Monday, February 20, 2006

Dire Degrees

MAN-MADE greenhouse gases are being released into the atmosphere 30 times faster than at the time when the earth experienced a previous episode of global warming. A study comparing the rate at which carbon dioxide and methane are being emitted now compared to 55 million years ago when global warming also occurred has found dramatic differences in the speed of release.


James Zachos, professor of earth sciences at the University of California, Santa Cruz, says the speed of the current build-up of greenhouse gases is far greater than during the global warming that took place following the demise of the dinosaurs. “The emissions that caused this past episode of global warming probably lasted 10,000 years.

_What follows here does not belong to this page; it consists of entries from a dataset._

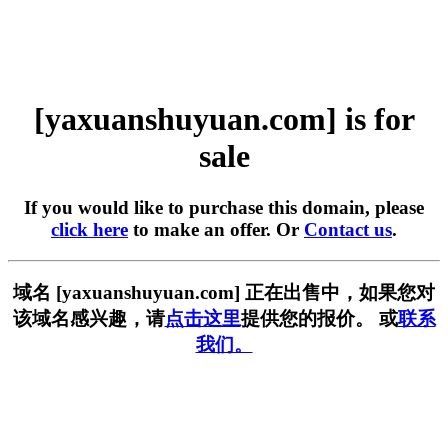
[yaxuanshuyuan.com] is for
sale
If you would like to purchase this domain, please
click here
to make an offer. Or
Contact us
.
域名 [yaxuanshuyuan.com] 正在出售中，如果您对
该域名感兴趣，请
点击这里
提供您的报价。 或
联系
我们。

By burning fossil fuels, we’re likely to emit the same amount over the next three centuries,” he told the American Association for the Advancement of Science in St Louis.

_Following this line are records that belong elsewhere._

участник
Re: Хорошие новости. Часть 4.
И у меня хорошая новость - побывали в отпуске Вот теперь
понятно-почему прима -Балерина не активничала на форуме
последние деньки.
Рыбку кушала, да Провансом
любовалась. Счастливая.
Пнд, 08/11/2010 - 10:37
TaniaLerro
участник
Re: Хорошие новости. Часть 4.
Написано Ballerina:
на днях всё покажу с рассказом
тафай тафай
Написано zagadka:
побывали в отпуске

He warns that studies of global warming events in the geological past indicate that earth’s climate passes a threshold beyond which climate change accelerates with the help of positive feed-backs — vicious circles of warming. Professor Zachos is a leading authority on the episode of global warming known as the Palaeocene-Eocene Thermal Maximum, when average global temperatures increased by up to five degrees Celsius due to a massive release of carbon dioxide and methane. His research into the deep sediments of the ocean suggests that at this time about 4.5 billion tons of carbon entered the atmosphere over a period of 10,000 years. This will be the same amount of carbon released into the atmosphere from cars and industrial emissions over the next 300 years if present trends continue, he says.